** TASK TO CARRY OUT **
Which of the lines below mention the word "removed"? Pull each one out.

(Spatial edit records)
• • • •

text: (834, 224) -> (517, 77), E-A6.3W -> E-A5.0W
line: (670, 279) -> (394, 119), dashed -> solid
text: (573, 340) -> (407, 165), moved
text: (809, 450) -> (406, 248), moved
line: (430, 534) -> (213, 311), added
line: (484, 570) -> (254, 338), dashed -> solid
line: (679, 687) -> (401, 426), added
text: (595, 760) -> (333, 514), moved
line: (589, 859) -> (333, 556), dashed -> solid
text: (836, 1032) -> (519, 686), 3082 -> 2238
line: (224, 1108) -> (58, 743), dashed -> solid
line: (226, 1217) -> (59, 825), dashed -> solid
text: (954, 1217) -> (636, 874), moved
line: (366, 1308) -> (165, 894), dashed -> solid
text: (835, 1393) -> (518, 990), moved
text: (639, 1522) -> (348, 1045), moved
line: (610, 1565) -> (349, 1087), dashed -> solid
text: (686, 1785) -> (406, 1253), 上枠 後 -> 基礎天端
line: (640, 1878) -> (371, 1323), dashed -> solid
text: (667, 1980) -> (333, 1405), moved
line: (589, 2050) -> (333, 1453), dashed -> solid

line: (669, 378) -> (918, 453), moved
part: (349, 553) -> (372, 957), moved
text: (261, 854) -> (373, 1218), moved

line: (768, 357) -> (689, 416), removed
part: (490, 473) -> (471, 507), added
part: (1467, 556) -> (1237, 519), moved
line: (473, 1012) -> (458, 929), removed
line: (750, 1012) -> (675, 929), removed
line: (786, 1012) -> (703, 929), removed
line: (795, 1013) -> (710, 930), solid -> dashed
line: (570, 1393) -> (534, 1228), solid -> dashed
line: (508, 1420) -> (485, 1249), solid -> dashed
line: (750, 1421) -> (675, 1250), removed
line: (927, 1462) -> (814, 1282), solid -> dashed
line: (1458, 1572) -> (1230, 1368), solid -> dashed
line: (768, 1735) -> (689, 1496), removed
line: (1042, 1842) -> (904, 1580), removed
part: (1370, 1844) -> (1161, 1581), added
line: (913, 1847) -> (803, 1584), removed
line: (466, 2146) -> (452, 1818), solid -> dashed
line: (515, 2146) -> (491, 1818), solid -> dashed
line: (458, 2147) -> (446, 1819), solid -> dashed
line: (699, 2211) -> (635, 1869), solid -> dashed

• • • •

** RESULT BELOW **
line: (768, 357) -> (689, 416), removed
line: (473, 1012) -> (458, 929), removed
line: (750, 1012) -> (675, 929), removed
line: (786, 1012) -> (703, 929), removed
line: (750, 1421) -> (675, 1250), removed
line: (768, 1735) -> (689, 1496), removed
line: (1042, 1842) -> (904, 1580), removed
line: (913, 1847) -> (803, 1584), removed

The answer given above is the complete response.